Alors presque tout change.
« Mise
en bière » ce soir de notre cher vieux « gros Sacha ». D’abord
les jours et nuits d’assèchement, peut-être vingt-quatre heures pour que le froid
ou la simple température ambiante s’installe à jamais, puis vient la rigidité,
vient ensuite l’odeur et ce soir, c’est une chair gonflée et détruite qui ‘est
laissé manipuler une dernière fois. La religion chrétienne n’est ni une
philosophie ni des déductions de vieux textes. Elle est de la plus grande
audace et dans le détail : la résurrection des morts n’est pas une vie
autre ou une transposition, elle est la résurrection de la chair, l’éternité du
vivant dans ce qu’à sa naissance il avait de plus précaire et à quoi il
retourne un moment. Oui, je crois… c’est du même ordre que la « présence
réelle ». On ne reçoit pas – dans l’Eucharistie – Jésus dans son cœur :
abstraction… on mange Sa chair et l’on boit Son sang. Comme je voudrais que
fidèles et célébrant, après la messe, au lieu des bavardages ou des fuites
depuis le seuil du monument qu’on appelle aussi église, s’agenouillent et
demeurent, digèrent au sens propre.
Maintenant,
les vacances. Me mettre tranquillement et dans la foi à tenter cette ordalie
avec tout ce que je dois commettre en écrits et démarches. Nous sommes en France
et dans l’Europe actuelle au comble de l’imprévisible, et aux prises avec les
plus mauvais démons. Prier donc… providence et/ou chance, que Luc ait existé,
sans lui ni les « évangiles de l’enfance » ni les débuts historiques
de l’entreprise. La généalogie du Christ, l’établir et la rappeler est un rite.

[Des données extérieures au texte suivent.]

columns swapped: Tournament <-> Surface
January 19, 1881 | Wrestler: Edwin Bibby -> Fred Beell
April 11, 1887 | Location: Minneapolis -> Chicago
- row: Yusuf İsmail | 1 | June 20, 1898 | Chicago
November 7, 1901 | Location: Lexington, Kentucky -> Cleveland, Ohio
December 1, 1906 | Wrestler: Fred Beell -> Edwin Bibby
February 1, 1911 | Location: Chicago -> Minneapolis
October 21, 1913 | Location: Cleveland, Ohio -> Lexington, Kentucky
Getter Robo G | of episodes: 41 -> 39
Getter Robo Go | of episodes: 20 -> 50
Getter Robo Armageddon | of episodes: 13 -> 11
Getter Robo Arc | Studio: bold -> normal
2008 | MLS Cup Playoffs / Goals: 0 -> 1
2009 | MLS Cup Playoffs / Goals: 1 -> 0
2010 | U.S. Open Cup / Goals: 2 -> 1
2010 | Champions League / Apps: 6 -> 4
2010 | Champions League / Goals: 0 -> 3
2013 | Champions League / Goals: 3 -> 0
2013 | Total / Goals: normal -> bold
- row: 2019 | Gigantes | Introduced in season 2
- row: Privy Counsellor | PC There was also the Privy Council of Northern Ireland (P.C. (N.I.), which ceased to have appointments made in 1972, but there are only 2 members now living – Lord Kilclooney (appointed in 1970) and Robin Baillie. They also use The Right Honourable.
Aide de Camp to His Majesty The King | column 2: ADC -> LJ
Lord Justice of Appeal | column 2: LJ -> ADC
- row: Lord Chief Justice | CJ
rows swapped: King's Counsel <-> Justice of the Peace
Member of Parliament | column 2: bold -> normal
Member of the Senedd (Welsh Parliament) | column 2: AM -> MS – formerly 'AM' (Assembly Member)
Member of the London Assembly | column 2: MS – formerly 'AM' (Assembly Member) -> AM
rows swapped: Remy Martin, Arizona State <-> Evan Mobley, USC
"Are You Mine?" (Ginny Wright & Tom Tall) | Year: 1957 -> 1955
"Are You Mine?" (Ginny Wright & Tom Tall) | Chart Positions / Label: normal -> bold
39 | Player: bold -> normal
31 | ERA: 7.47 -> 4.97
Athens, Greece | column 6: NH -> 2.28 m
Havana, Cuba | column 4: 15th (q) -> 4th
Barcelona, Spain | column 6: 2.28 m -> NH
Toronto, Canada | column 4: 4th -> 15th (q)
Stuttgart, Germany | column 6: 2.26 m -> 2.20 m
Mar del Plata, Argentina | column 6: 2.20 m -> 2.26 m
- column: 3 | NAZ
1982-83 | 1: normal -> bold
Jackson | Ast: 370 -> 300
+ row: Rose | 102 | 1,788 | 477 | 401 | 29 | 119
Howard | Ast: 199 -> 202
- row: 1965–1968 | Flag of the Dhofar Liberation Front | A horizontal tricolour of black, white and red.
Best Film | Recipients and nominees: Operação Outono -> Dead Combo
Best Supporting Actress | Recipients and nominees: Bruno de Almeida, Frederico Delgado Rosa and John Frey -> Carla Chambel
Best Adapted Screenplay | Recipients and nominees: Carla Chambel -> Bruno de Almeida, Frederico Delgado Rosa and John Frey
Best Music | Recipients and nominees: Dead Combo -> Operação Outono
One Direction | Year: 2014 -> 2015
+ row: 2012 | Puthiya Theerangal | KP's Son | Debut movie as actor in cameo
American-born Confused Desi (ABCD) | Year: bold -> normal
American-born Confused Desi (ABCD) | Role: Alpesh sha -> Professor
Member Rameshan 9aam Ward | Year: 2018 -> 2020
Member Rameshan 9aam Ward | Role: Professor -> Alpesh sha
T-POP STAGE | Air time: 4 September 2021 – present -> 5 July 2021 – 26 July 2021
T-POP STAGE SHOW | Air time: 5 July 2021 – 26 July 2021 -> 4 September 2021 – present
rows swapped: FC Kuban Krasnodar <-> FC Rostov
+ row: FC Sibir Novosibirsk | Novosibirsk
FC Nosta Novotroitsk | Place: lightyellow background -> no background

Par adoption, Jésus porte le nom d’un adultère. Matthieu [1]apporte moins que la
Genèse, le sens vient de celle-ci : une généalogie de l’attente et non de
l’héritage, une hérédité par anticipation, c’est l’humanité entière qui de
génération s’imprègne de son salut et y participe. Le sceptre royal n’échappera pas à Juda, ni le bâton
de commandement à sa descendance, jusqu’à ce que vienne celui à qui le pouvoir
appartient, à qui les peuples obéiront. … En lui, que soient bénies toutes les
familles de la terre.
La lune haute
mais incomplète, des nuages de brume et d’humidité, le silence totale, les deux
rumeurs : la comtoise, la télévision lointaine. Et bientôt le souffle de
ma chère femme. Sommeil de celles/ceux que j’ai aimés, vies des mes ascendants, inconnue
de mes descendants, communion avec qui m’accueille, prière pour celles/ceux
qui me refusent.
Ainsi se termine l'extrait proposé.